Das Jahr 2016 war in Mainz ja schon von Baustellen geprägt, 2017 wird, wir müssen es leider sagen, nicht wirklich besser: Mainz baut weiter, und das an allen Ecken und Enden. Die gute Nachricht dabei: Für die Autofahrer wird die Lage hoffentlich besser, denn am Samstag wird die Mainzelbahn eingeweiht – viele Baustellen gehören dann der Vergangenheit an. Doch Mainz steht weiter vor großen Herausforderungen, die Schaffung von bezahlbarem Wohnraum sei dabei eine der größten, sagte Oberbürgermeister Michael Ebling (SPD) am Dienstag bei der Jahresbilanz. Weitere Themen für 2017: Neue Kitas, aber auch neue Schulen, Rathaussanierung, die Rettung des Taubertsbergbades – und der Ausbau des „Fußverkehrs“ in der Innenstadt von Mainz.

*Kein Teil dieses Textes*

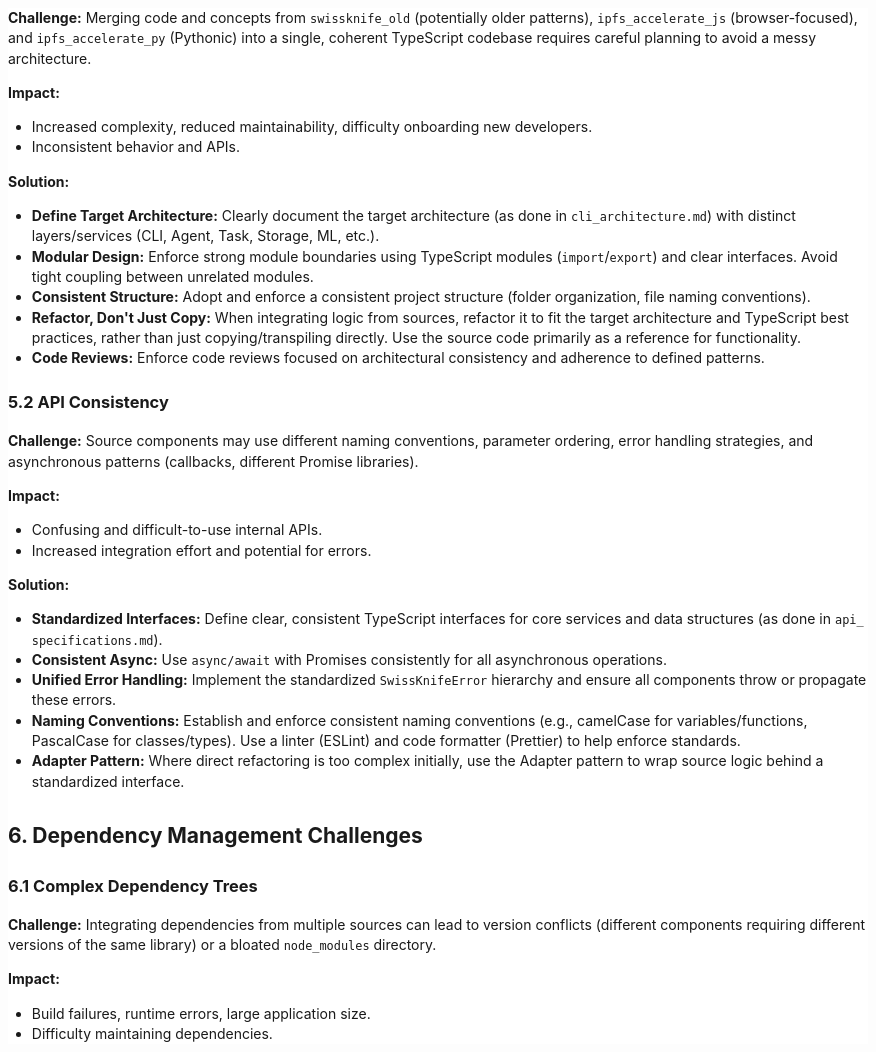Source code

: **Challenge:** Merging code and concepts from `swissknife_old` (potentially older patterns), `ipfs_accelerate_js` (browser-focused), and `ipfs_accelerate_py` (Pythonic) into a single, coherent TypeScript codebase requires careful planning to avoid a messy architecture.

**Impact:**
- Increased complexity, reduced maintainability, difficulty onboarding new developers.
- Inconsistent behavior and APIs.

**Solution:**
- **Define Target Architecture:** Clearly document the target architecture (as done in `cli_architecture.md`) with distinct layers/services (CLI, Agent, Task, Storage, ML, etc.).
- **Modular Design:** Enforce strong module boundaries using TypeScript modules (`import`/`export`) and clear interfaces. Avoid tight coupling between unrelated modules.
- **Consistent Structure:** Adopt and enforce a consistent project structure (folder organization, file naming conventions).
- **Refactor, Don't Just Copy:** When integrating logic from sources, refactor it to fit the target architecture and TypeScript best practices, rather than just copying/transpiling directly. Use the source code primarily as a reference for functionality.
- **Code Reviews:** Enforce code reviews focused on architectural consistency and adherence to defined patterns.

### 5.2 API Consistency

**Challenge:** Source components may use different naming conventions, parameter ordering, error handling strategies, and asynchronous patterns (callbacks, different Promise libraries).

**Impact:**
- Confusing and difficult-to-use internal APIs.
- Increased integration effort and potential for errors.

**Solution:**
- **Standardized Interfaces:** Define clear, consistent TypeScript interfaces for core services and data structures (as done in `api_specifications.md`).
- **Consistent Async:** Use `async/await` with Promises consistently for all asynchronous operations.
- **Unified Error Handling:** Implement the standardized `SwissKnifeError` hierarchy and ensure all components throw or propagate these errors.
- **Naming Conventions:** Establish and enforce consistent naming conventions (e.g., camelCase for variables/functions, PascalCase for classes/types). Use a linter (ESLint) and code formatter (Prettier) to help enforce standards.
- **Adapter Pattern:** Where direct refactoring is too complex initially, use the Adapter pattern to wrap source logic behind a standardized interface.

## 6. Dependency Management Challenges

### 6.1 Complex Dependency Trees

**Challenge:** Integrating dependencies from multiple sources can lead to version conflicts (different components requiring different versions of the same library) or a bloated `node_modules` directory.

**Impact:**
- Build failures, runtime errors, large application size.
- Difficulty maintaining dependencies.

Luftballons 200 Jahre Rheinhessen vor dem Staatstheater
Große Party zum 200. Geburtstag Rheinhessens in Mainz – Foto: gik

Zum vierten Mal stellte die Stadtspitze nun den Jahresbericht der Stadtverwaltung Mainz vor, darin gibt das „Dienstleistungsunternehmen Stadtverwaltung“ Einblick in seine tägliche Arbeit. Die Stadt wolle damit „Rechenschaft ablegen und zeigen, welche Herausforderungen die 4.381 Mitarbeiter der Stadtverwaltung und der Eigenbetriebe in den vergangenen Monaten gemeistert haben“, sagte Oberbürgermeister Ebling bei der Vorstellung am Dienstag in Mainz. Und der OB nutzte den Termin natürlich auch, um Bilanz zu ziehen für 2016 – und eine Vorschau auf 2017 zu geben. Mainz& dokumentiert die Themen im Überblick und nach Dezernenten geordnet.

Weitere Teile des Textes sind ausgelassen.